We analyse the reduction. First of all, \(\textsf{Hyb}_0\) and \(\textsf{Hyb}_1\) have the same distribution on \(\textsf{pub}\), which is correctly simulated by \(\mathcal {B}\). Second, all \(\mathcal {B}\) answers all queries properly. The only difference between \(\textsf{Hyb}_1\) and \(\textsf{Hyb}_0\) is the distribution of the value \(\tilde{c}\). We can see that when the IBE challenger chose \(b=0\), i.e., the IBE challenge ciphertext \(\textsf{ct}^*\) is an encryption of \(\textsf{IBE}\) system, and \(\mathcal {B}\) simulates \(\textsf{Hyb}_0\). On the other hand, when the IBE challenger chose \(b=1\), \(\textsf{ct}^*\) is a random ciphertext, and \(\mathcal {B}\) simulates \(\textsf{Hyb}_1\). Let \(\mathcal {B}\textsf {Win}\) be the event that \(\mathcal {B}\)’s output equals to b.
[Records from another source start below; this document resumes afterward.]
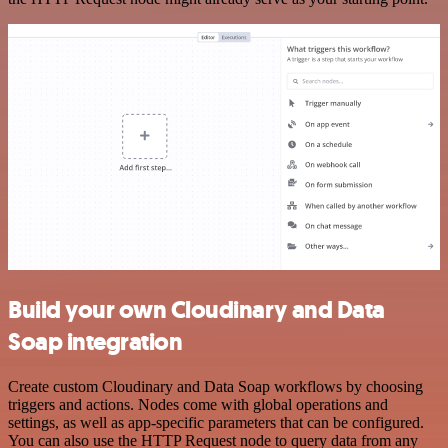
Build your own Cloudinary and Data
Soap integration
Create custom Cloudinary and Data Soap workflows by choosing
triggers and actions. Nodes come with global operations and
settings, as well as app-specific parameters that can be configured.
You can also use the HTTP Request node to query data from any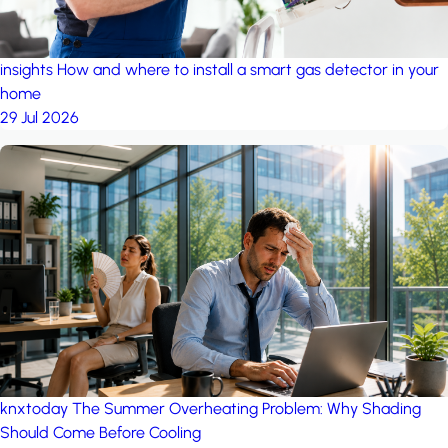
insights
How and where to install a smart gas detector in your
home
29 Jul 2026
knxtoday
The Summer Overheating Problem: Why Shading
Should Come Before Cooling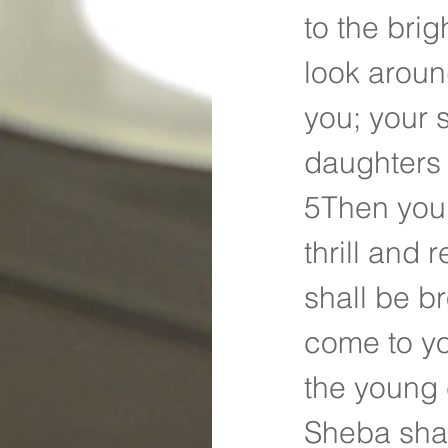
to the bri
look aroun
you; your 
daughters 
5Then you 
thrill and
shall be br
come to yo
the young 
Sheba shal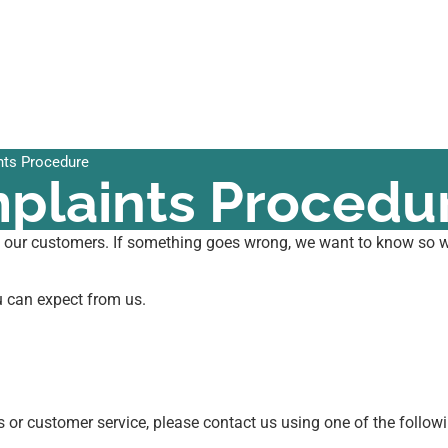
ts Procedure
plaints Procedu
l our customers. If something goes wrong, we want to know so we
u can expect from us.
ts or customer service, please contact us using one of the follo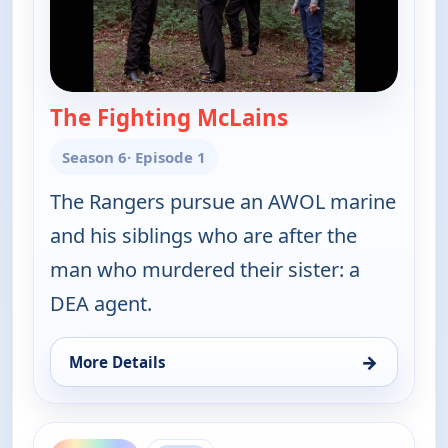
The Fighting McLains
— Walker, Texas 
Season 6
· Episode 1
The Rangers pursue an AWOL marine
and his siblings who are after the
man who murdered their sister: a
DEA agent.
→
More Details
for Walker, Texas Ranger, Sat 8, 1:00 am
ends 6:00 am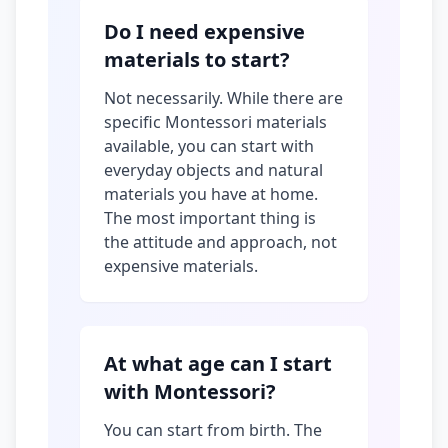
Do I need expensive
materials to start?
Not necessarily. While there are
specific Montessori materials
available, you can start with
everyday objects and natural
materials you have at home.
The most important thing is
the attitude and approach, not
expensive materials.
At what age can I start
with Montessori?
You can start from birth. The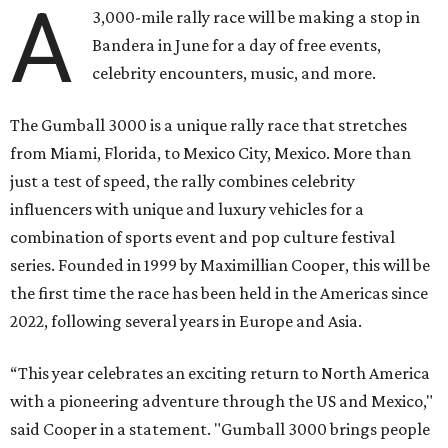
A
3,000-mile rally race will be making a stop in
Bandera in June for a day of free events,
celebrity encounters, music, and more.
The Gumball 3000 is a unique rally race that stretches
from Miami, Florida, to Mexico City, Mexico. More than
just a test of speed, the rally combines celebrity
influencers with unique and luxury vehicles for a
combination of sports event and pop culture festival
series. Founded in 1999 by Maximillian Cooper, this will be
the first time the race has been held in the Americas since
2022, following several years in Europe and Asia.
“This year celebrates an exciting return to North America
with a pioneering adventure through the US and Mexico,"
said Cooper in a statement. "Gumball 3000 brings people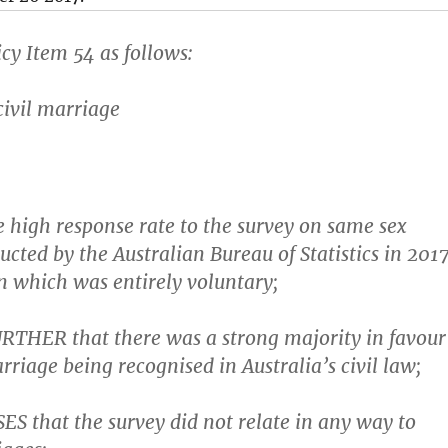
cy Item 54 as follows:
civil marriage
 high response rate to the survey on same sex
cted by the Australian Bureau of Statistics in 2017
in which was entirely voluntary;
THER that there was a strong majority in favour
rriage being recognised in Australia’s civil law;
S that the survey did not relate in any way to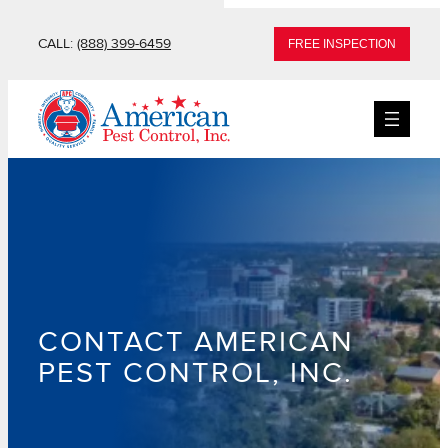
Skip
CALL:
(888) 399-6459
FREE INSPECTION
to
content
CONTACT AMERICAN
PEST CONTROL, INC.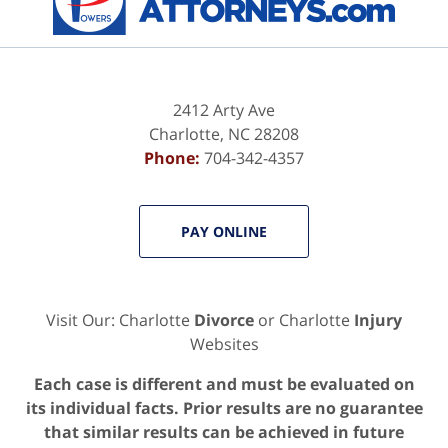
2412 Arty Ave
Charlotte
,
NC
28208
Phone:
704-342-4357
PAY ONLINE
Visit Our: Charlotte
Divorce
or Charlotte
Injury
Websites
Each case is different and must be evaluated on
its individual facts. Prior results are no guarantee
that similar results can be achieved in future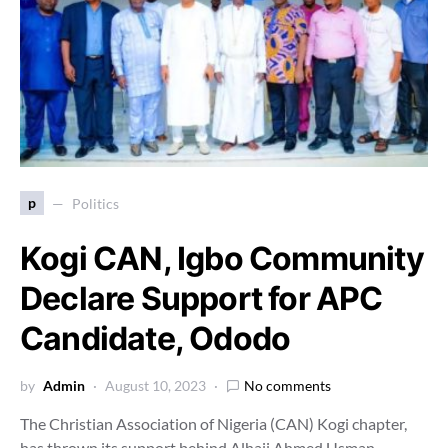
p
Politics
Kogi CAN, Igbo Community
Declare Support for APC
Candidate, Ododo
by
Admin
August 10, 2023
No comments
The Christian Association of Nigeria (CAN) Kogi chapter,
has thrown its support behind Alhaji Ahmed Usman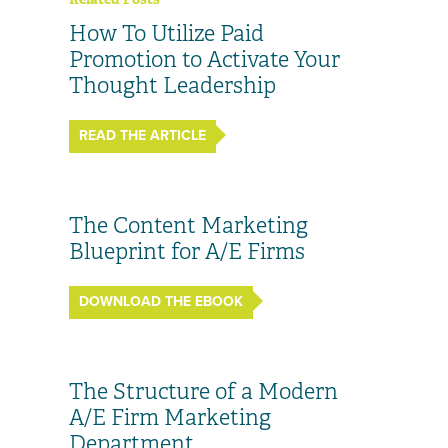
How To Utilize Paid
Promotion to Activate Your
Thought Leadership
READ THE ARTICLE
The Content Marketing
Blueprint for A/E Firms
DOWNLOAD THE EBOOK
The Structure of a Modern
A/E Firm Marketing
Department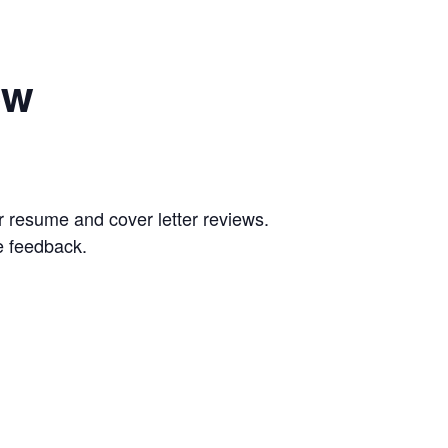
ew
 resume and cover letter reviews.
e feedback.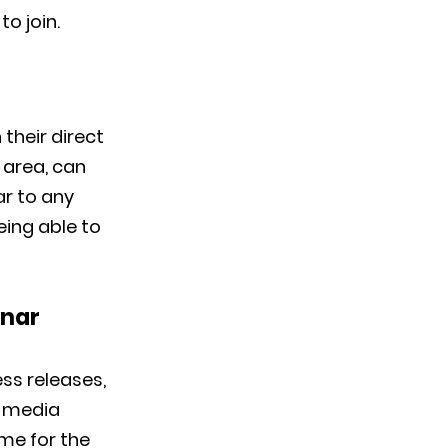
to join.
their direct
 area, can
ar to any
eing able to
inar
ess releases,
r media
ime for the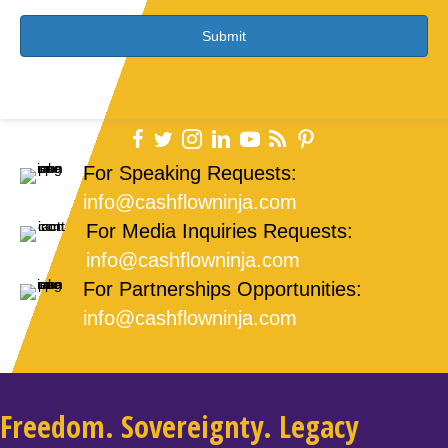
g
e
*
For Speaking Requests:
info@cashflowninja.com
For Media Inquiries Requests:
info@cashflowninja.com
For Partnerships Opportunities:
info@cashflowninja.com
Freedom. Sovereignty. Legacy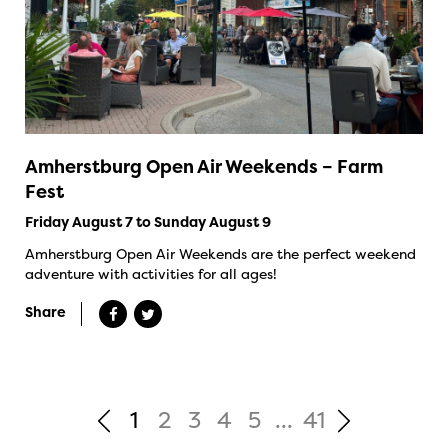
Amherstburg Open Air Weekends – Farm
Fest
Friday August 7 to Sunday August 9
Amherstburg Open Air Weekends are the perfect weekend
adventure with activities for all ages!
Share
1
2
3
4
5
...
41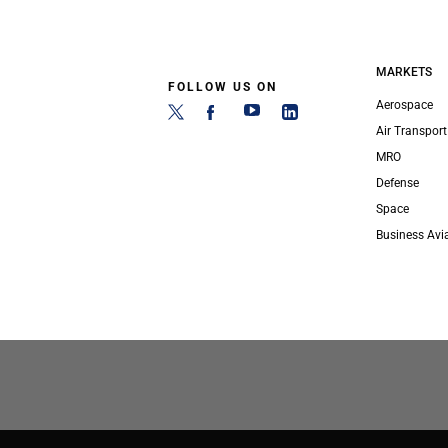
MARKETS
FOLLOW US ON
Aerospace
Air Transport
MRO
Defense
Space
Business Avi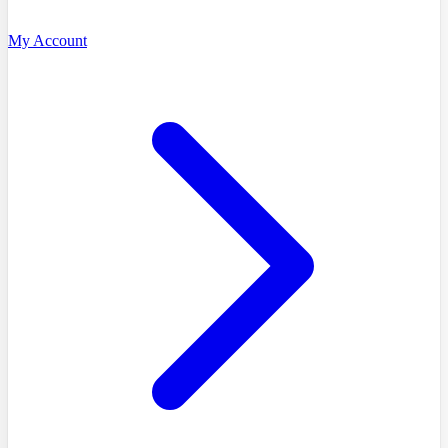
My Account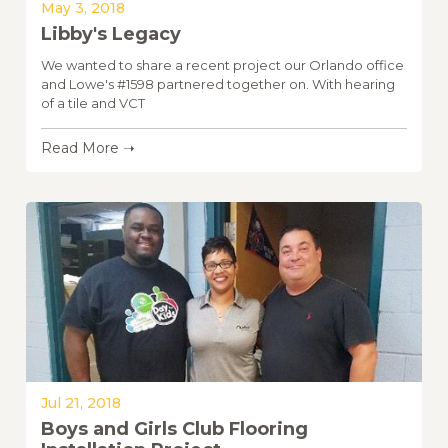
May 3, 2018
Libby's Legacy
We wanted to share a recent project our Orlando office
and Lowe's #1598 partnered together on. With hearing
of a tile and VCT
Read More ➝
Jul 21, 2018
Boys and Girls Club Flooring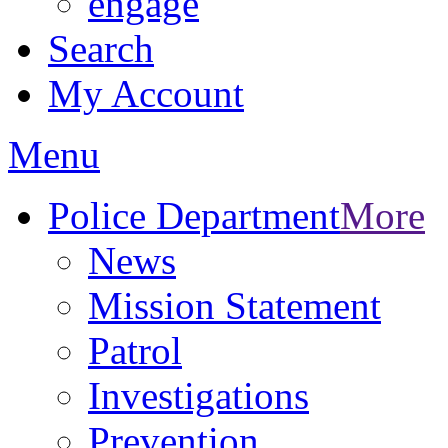
engage
Search
My Account
Menu
Police Department
More
News
Mission Statement
Patrol
Investigations
Prevention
So,

$$\begin{aligned} \Pr [\mathcal {B}\textsf {Win}] & = \frac{1}{2}\left( \Pr [\mathcal {B}\textsf {Win}|b=1] + \Pr [\mathcal {B}\textsf {Win}|b=0]\right) \\ & = \frac{1}{2}\left( 1-\Pr [\mathcal {A}\rightarrow 0|b=1] + \Pr [\mathcal {A}\rightarrow 0|b=0]\right) \\ & = \frac{1}{2}\left( 1-\Pr [\textsf{Hyb}_1\Rightarrow 1] + \Pr [\textsf{Hyb}_0\Rightarrow 1] \right) \end{aligned}$$

which gives \(|\Pr [\textsf{Hyb}_0\Rightarrow 1] - \Pr [\textsf{Hyb}_0\Rightarrow 1] | \le 2\cdot \textsf{Adv}_{\textsf{IBE},\mathcal {A}}^{\textsf{indr}}(\lambda )\) and ends the proof.